As a child some of us that were fortunate to believe that their was a Santa Clause, Easter bunny, Tooth fairy, even that their was a reindeer running around with a huge stop light on his face. But as we got older things came to unravil. That was daddy eating the christmas cookies, or rabbits aren't that fuckin tall, and everytime I asked that fat bastard for sum real shit I'd get a train set!!!
I use to be a huge Mase fan when I was in highschool. He use to rap about tales of a place called Harlem World. He told stories about money flying out of the sky. He told stories of beautiful glittery women dancing on the streets. Puff Daddy was another storyteller!! He told similiar stories of people harlem shaking in the streets. Colorful streets, people happy dacing, face painting,shit you would think they were serving cotton candy 24/7!!! They both made me believe this place was a real sesame street. They made me believe money flew out the sky!!! I believed these muthafuckers!!!

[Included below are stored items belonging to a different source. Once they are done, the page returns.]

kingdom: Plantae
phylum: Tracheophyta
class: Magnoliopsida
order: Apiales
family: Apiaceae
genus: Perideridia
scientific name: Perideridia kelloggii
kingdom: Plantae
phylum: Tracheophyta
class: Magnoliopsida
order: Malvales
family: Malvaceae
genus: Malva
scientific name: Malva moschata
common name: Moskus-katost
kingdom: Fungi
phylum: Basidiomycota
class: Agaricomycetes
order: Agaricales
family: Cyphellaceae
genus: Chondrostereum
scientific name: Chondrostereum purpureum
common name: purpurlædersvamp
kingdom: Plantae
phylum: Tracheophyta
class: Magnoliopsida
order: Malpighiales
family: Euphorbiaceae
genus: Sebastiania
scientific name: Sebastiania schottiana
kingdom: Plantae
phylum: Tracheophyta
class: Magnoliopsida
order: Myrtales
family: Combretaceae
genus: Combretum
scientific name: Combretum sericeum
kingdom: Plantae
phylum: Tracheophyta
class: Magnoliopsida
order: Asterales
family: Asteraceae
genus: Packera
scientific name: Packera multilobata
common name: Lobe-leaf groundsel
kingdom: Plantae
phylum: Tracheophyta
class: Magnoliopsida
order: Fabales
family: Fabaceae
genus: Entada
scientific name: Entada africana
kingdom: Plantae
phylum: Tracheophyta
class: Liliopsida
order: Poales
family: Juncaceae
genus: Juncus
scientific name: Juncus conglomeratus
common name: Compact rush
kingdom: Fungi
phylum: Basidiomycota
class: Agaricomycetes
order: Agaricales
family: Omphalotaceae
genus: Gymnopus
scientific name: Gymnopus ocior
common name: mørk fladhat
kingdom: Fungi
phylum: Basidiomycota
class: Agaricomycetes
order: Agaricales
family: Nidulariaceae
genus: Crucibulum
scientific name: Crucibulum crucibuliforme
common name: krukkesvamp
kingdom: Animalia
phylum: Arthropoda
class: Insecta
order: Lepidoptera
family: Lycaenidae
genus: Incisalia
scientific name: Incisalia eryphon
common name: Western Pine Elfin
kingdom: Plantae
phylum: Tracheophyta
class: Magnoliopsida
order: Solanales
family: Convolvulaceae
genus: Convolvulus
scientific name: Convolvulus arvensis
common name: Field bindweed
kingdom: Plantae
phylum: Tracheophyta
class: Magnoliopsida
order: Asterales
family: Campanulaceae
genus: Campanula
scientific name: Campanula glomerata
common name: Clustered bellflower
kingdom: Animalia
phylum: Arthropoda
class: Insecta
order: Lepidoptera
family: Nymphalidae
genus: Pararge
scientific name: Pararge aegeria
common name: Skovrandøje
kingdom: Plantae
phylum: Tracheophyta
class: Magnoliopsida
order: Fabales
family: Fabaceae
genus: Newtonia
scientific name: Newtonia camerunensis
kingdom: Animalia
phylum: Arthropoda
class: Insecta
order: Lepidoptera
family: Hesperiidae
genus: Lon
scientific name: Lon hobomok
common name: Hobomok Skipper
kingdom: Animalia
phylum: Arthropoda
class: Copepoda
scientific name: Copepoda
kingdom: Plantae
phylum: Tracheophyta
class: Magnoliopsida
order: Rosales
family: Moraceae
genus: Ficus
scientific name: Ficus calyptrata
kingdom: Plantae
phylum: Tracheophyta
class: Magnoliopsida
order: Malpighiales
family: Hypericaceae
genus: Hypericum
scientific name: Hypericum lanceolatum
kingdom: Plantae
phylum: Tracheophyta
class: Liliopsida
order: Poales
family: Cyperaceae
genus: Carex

I went to Harlem World and boy was in for a real big suprise. First of all its not even a world it not even a damn borough!!! See when u ask a local ignorant NewYorker were are they from you will probably hear Harlem, Queens Bridge, Brownsville or Brook-lawn(shaking my head) the X and rickers island!!! No one knows well most do Harlem is located in Manhattan and is just a area location. That was the first lie!!
Second were was the Harlem shakers, Their were none just crackheads!!! They appeared to be dancing but they were itching for more drugs that piece of Micheal Phelp swimming through their veins!! Instead of money flyin out of the sky, I saw stick up kids emptying people pockets for their hard earned money!!! I want up their with my shiny suit all ready to join the festivities and the only one dressed like me was a old as pimp stuck in the Kurtis blow era!! As matter fact my shiny suit was yellow just like in the video and cops gave me a ticket for unproper use of high beams, then I almost got my suit taken from a hatian voodoo princess because she thought I was some type of sun god. I was like what have these people done to Mase's Harlem world. I screamed Mase!!!!!!!. Then everyone stopped and looked at me with anger in their face. These people don't even like mase as one person threw a brick my way!!! "You and Mase go fuck yourself" they said.
Harlem World doesn't exist I can't believe this shit Why why whyyyyyyyyyy. Mase almost got me killed then I though I saw the dancing women and they were prostitutes, hookers, jezebels, tramps!!!!
Never again will I believe rap again!!!